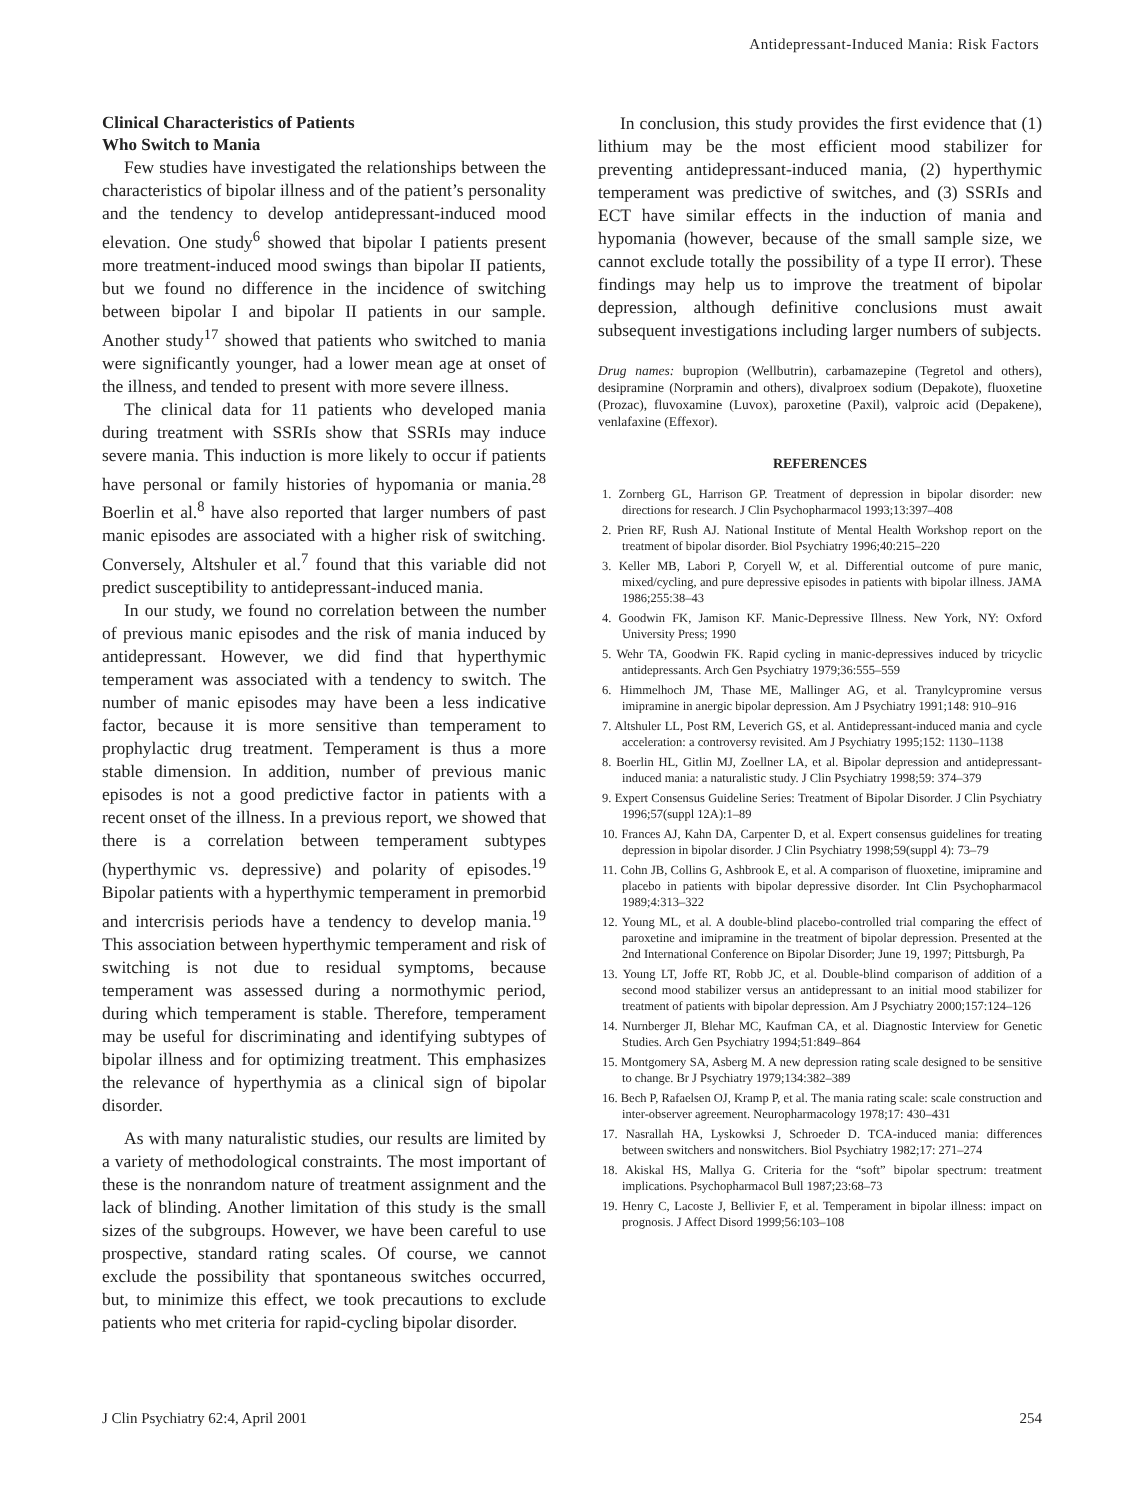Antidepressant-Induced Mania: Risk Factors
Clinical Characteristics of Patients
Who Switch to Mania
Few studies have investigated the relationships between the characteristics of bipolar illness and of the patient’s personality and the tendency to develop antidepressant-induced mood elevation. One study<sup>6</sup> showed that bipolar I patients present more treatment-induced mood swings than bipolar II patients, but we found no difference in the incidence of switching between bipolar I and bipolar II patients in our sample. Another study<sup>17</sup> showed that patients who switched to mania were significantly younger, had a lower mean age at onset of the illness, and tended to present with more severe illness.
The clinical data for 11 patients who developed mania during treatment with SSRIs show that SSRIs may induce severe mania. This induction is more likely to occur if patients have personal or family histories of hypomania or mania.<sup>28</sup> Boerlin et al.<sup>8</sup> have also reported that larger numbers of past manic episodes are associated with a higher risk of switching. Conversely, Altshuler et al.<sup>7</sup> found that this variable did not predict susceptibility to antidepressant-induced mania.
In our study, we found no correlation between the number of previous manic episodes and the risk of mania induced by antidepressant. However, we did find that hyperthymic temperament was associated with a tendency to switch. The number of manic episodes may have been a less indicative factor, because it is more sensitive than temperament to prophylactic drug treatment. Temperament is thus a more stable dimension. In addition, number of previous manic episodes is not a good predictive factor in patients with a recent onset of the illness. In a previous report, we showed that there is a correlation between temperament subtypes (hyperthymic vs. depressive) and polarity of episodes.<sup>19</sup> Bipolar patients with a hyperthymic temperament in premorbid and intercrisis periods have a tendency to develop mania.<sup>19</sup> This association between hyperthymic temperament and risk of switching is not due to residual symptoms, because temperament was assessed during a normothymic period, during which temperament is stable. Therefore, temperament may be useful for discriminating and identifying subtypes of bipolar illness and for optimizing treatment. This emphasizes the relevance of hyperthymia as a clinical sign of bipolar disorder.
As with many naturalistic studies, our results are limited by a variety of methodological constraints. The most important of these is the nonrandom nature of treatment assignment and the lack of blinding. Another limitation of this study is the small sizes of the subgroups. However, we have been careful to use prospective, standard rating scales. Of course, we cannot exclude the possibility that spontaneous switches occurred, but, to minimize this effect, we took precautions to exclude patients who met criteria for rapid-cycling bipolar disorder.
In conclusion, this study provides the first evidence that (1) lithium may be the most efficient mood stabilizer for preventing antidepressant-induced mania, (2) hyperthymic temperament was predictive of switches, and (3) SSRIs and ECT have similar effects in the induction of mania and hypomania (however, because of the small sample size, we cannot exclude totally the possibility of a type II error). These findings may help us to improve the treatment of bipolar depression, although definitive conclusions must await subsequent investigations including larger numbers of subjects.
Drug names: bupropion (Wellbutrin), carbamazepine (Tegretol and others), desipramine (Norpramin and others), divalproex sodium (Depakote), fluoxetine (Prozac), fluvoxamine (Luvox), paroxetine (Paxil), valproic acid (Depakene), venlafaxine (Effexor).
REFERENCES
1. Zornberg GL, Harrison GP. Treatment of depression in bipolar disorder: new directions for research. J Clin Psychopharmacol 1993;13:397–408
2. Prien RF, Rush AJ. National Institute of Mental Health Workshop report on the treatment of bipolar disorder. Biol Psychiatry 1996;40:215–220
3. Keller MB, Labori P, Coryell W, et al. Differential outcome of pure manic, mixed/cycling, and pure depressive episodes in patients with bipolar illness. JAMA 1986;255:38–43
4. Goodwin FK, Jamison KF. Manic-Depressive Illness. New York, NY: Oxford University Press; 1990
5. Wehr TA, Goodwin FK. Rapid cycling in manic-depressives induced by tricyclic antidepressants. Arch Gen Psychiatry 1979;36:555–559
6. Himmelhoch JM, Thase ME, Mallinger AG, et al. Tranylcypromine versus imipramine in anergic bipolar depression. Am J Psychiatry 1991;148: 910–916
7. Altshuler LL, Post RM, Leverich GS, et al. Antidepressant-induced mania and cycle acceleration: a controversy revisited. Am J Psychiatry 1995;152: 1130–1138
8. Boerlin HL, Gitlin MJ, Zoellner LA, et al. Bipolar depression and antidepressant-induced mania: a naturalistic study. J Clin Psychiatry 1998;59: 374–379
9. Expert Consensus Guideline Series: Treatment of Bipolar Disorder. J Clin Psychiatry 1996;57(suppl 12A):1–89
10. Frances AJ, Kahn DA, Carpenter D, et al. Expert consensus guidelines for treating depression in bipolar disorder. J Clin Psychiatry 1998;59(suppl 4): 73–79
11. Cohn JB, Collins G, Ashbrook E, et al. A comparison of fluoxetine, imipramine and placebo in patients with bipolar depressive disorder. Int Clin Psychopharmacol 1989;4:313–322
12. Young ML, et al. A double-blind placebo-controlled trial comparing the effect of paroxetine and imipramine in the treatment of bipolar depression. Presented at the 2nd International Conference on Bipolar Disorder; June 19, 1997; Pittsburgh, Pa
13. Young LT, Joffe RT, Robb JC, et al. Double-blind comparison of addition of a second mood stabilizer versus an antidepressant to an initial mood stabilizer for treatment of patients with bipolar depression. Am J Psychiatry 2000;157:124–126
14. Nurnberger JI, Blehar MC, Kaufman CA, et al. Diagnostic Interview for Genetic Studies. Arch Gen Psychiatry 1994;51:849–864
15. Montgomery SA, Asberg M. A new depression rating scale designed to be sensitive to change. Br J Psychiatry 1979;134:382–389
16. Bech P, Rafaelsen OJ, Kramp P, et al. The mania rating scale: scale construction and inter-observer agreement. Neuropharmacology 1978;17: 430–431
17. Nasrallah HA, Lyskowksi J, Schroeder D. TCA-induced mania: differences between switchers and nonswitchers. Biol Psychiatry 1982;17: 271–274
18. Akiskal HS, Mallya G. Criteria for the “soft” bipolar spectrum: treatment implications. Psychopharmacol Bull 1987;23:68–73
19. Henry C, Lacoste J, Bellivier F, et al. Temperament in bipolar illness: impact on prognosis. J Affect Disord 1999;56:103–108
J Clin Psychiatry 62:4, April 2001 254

---

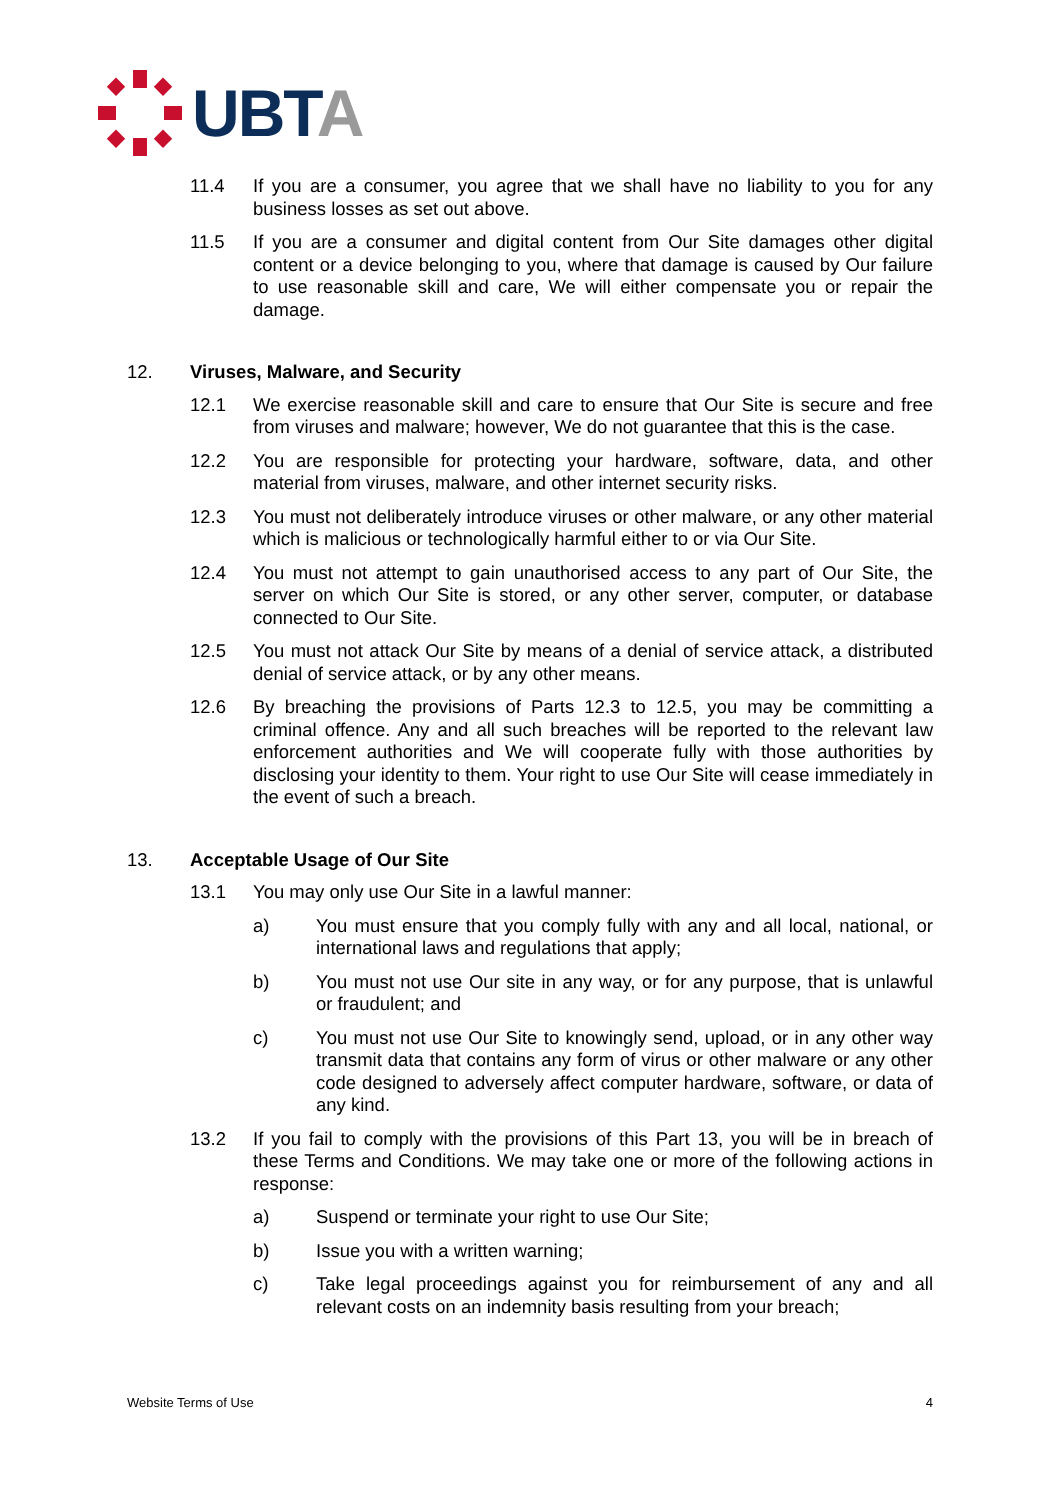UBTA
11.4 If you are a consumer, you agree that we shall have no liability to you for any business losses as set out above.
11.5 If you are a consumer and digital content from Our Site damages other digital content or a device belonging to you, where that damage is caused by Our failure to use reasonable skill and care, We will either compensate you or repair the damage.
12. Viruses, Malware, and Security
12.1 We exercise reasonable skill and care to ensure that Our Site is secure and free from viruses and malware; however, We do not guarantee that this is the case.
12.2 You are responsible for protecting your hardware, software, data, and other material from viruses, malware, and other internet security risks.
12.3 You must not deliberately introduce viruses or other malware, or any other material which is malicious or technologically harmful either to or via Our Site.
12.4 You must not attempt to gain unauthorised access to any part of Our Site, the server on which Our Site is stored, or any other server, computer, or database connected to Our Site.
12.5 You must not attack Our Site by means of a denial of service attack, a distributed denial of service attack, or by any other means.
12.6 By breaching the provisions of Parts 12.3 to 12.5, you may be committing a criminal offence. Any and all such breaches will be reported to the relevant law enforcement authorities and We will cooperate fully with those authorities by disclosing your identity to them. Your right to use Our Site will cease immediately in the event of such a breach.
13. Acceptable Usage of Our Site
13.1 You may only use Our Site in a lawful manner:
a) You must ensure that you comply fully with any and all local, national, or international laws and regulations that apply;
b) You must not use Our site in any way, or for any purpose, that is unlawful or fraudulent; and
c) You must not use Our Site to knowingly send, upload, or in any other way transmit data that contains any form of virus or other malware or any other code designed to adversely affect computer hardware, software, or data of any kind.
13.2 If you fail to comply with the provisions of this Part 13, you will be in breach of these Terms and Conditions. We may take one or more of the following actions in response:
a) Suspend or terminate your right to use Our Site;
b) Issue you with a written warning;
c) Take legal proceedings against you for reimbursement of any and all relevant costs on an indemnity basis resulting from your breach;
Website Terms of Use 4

---

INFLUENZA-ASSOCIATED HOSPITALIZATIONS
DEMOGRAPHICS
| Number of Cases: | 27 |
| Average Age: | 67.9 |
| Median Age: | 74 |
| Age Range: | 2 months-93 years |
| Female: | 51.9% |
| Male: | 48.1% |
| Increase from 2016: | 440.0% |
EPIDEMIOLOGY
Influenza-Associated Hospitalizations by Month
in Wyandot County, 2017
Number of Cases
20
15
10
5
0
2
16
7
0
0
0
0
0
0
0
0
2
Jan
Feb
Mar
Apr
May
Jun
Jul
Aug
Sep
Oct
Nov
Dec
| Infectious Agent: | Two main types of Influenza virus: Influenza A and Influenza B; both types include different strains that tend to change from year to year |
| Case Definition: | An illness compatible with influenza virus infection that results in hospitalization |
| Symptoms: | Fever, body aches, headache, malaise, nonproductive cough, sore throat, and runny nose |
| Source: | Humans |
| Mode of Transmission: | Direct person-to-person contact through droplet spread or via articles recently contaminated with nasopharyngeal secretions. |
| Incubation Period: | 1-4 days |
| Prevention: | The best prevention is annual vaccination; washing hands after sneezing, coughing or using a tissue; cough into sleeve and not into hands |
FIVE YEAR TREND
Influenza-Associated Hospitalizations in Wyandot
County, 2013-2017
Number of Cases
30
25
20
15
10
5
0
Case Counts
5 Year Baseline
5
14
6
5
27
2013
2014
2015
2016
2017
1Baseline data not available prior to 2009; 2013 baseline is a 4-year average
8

• Action item: Print, from the entries above, the line with "Female: | 51.9% |", the line with "year to year |" and all lines between them, exactly and with nothing else.

• Answer to the problem:
| Female: | 51.9% |
| Male: | 48.1% |
| Increase from 2016: | 440.0% |
EPIDEMIOLOGY
Influenza-Associated Hospitalizations by Month
in Wyandot County, 2017
Number of Cases
20
15
10
5
0
2
16
7
0
0
0
0
0
0
0
0
2
Jan
Feb
Mar
Apr
May
Jun
Jul
Aug
Sep
Oct
Nov
Dec
| Infectious Agent: | Two main types of Influenza virus: Influenza A and Influenza B; both types include different strains that tend to change from year to year |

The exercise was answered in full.